The Human Rights Campaign, the largest LGBT rights organization in the United States, and the American Civil Liberties Union (ACLU) had run ads urging Hutchinson not to sign the bill, arguing that it would allow doctors to discriminate against LGBT patients.

But the governor, who opposed a similar measure in 2017, said that the law he signed was narrower in scope and does not target any group or category of people. Rather, it states that medical professionals, institutions, and healthcare payers cannot be forced to perform services with which they disagree based upon religion or morality.

Last week, Hutchinson also signed a law that will prohibit biological men from playing female sports.

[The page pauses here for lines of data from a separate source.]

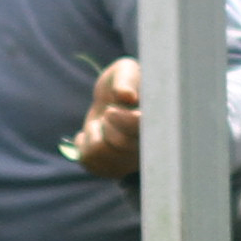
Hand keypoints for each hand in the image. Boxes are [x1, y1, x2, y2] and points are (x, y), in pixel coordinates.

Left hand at [68, 58, 143, 179]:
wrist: (112, 99)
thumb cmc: (123, 82)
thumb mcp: (125, 70)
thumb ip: (125, 80)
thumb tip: (127, 97)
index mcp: (157, 122)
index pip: (140, 131)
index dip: (123, 121)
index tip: (110, 110)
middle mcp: (147, 148)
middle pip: (118, 144)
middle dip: (107, 124)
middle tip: (109, 112)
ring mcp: (129, 162)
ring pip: (99, 154)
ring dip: (94, 133)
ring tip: (102, 124)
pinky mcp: (110, 169)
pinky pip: (87, 161)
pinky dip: (84, 143)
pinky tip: (95, 133)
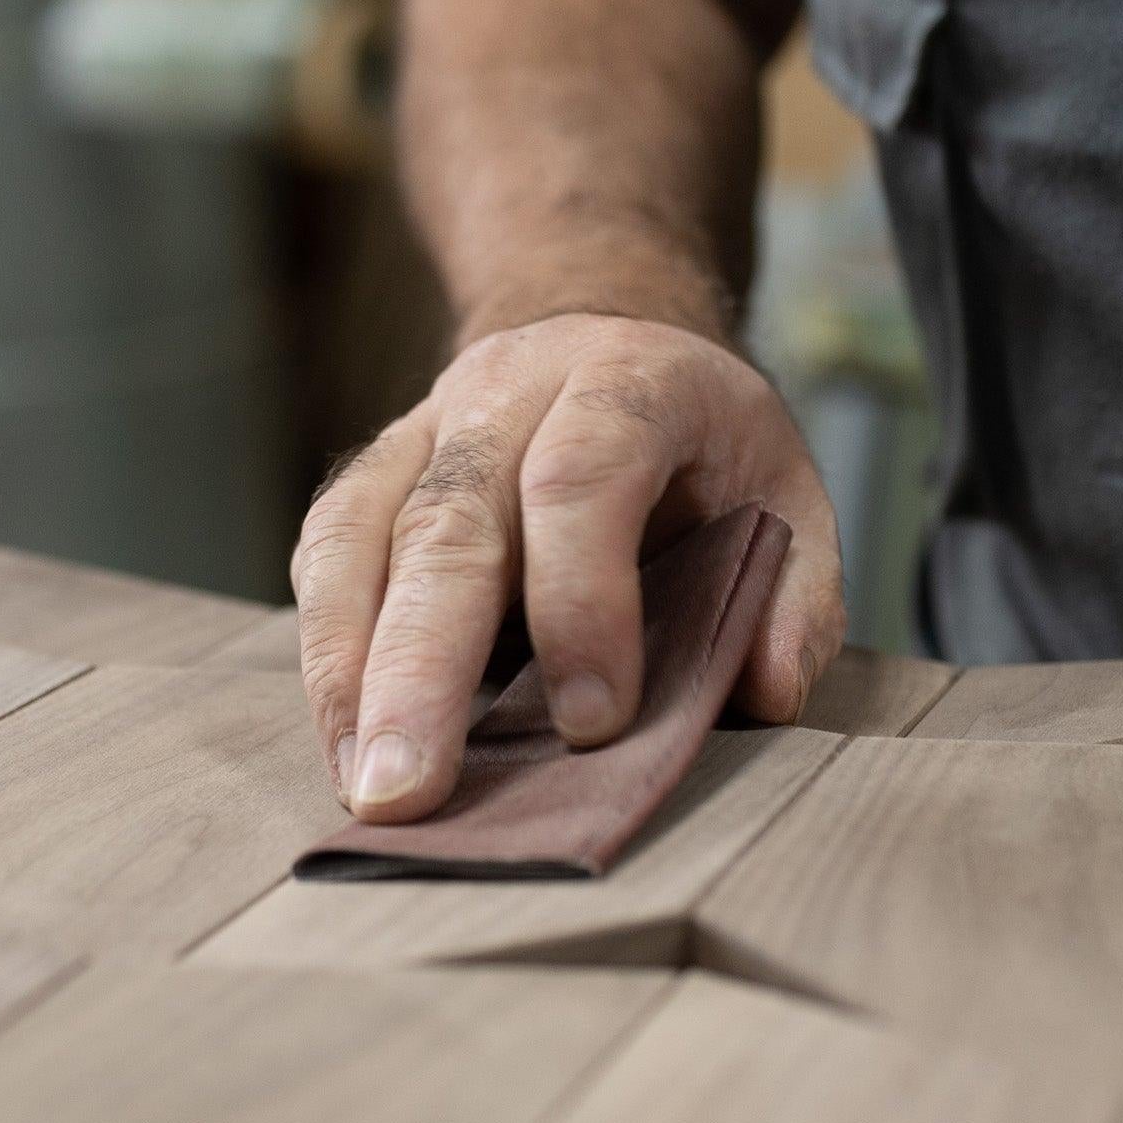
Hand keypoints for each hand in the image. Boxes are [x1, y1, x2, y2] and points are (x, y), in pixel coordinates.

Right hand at [293, 312, 844, 823]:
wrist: (616, 333)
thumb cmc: (704, 448)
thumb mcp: (788, 495)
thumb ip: (794, 594)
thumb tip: (765, 692)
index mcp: (628, 379)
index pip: (582, 478)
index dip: (581, 602)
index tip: (591, 723)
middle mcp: (510, 388)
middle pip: (449, 520)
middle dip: (422, 665)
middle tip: (409, 789)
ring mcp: (428, 424)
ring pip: (362, 534)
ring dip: (351, 668)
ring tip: (361, 782)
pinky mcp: (374, 469)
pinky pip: (327, 548)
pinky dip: (327, 646)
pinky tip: (344, 737)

Early this week, Arkansas lawmakers passed a measure that would forbid healthcare professional from providing puberty blockers, cross-sex hormones or “gender-affirming” surgery to minors and would open them up to lawsuits from patients who later regret their procedures.

If Hutchinson signs this last bill into law, Arkansas would become the first state to enact one of this kind. Sixteen other states are considering similar bills.